*SOURCE PASSAGE*
- - - - - - -

"Have Some Madeira M'Dear", also titled "Madeira, M'Dear?", is a darkly comic song by Flanders and Swann.

The lyrics tell of an elderly rake who "slyly inveigles" an attractive girl of 17 to his flat to view his collection of (unperforated) stamps, where he offers her a glass of Madeira, a fortified Portuguese wine. The girl enthusiastically drains her glass, becoming slightly drunk in the process. Sensing victory, he offers her another glass, which she accepts. However, before raising it to her lips, she recalls her dying mother's warning to avoid red wine. With a cry, the girl drops the glass and flees the apartment, the old roué's pleas for her to remain echoing in her ears. The following morning, however, she wakes in bed with a hangover and a beard tickling her ear.

- - - - - - -

*GIVEN MATERIAL*

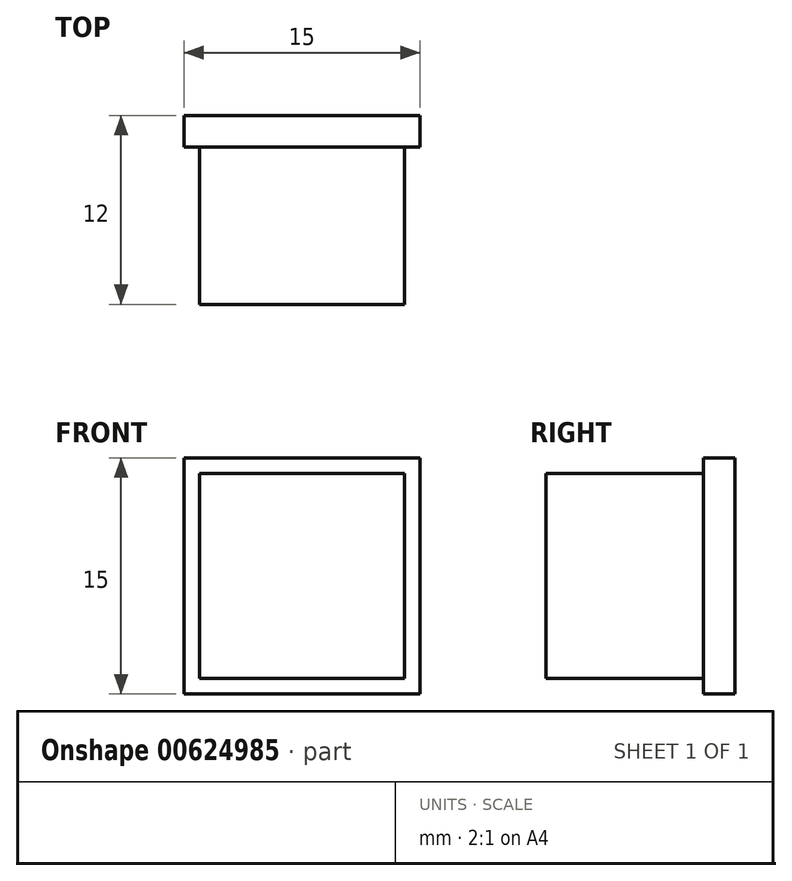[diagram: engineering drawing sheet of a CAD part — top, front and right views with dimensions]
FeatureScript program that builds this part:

- - - - - - -

*EXERCISE SET*
1. Repeat the passage about the Madeira song between "The lyrics tell" and "tickling her ear.", inclusive.
2. Answer these questions from the passage about the Madeira song:
(a) How old is the girl?
(b) How is Madeira described?
(c) Whose warning does the girl recall before drinking the second glass?
3. State whether each statement agrees with the passage about the Madeira song, quoting the words that decide it.
(a) Flanders and Swann wrote the song.
(b) The girl turns down the first glass of Madeira.
(c) The stamps in the collection are perforated.
The lines have nothing to do with the passage about the Madeira song.

*ANSWERS BELOW*
1.
The lyrics tell of an elderly rake who "slyly inveigles" an attractive girl of 17 to his flat to view his collection of (unperforated) stamps, where he offers her a glass of Madeira, a fortified Portuguese wine. The girl enthusiastically drains her glass, becoming slightly drunk in the process. Sensing victory, he offers her another glass, which she accepts. However, before raising it to her lips, she recalls her dying mother's warning to avoid red wine. With a cry, the girl drops the glass and flees the apartment, the old roué's pleas for her to remain echoing in her ears. The following morning, however, she wakes in bed with a hangover and a beard tickling her ear.

2.
(a) She is 17.
(b) As a fortified Portuguese wine.
(c) Her dying mother's.

3.
(a) Yes: "is a darkly comic song by Flanders and Swann."
(b) No: "The girl enthusiastically drains her glass"
(c) No: "his collection of (unperforated) stamps"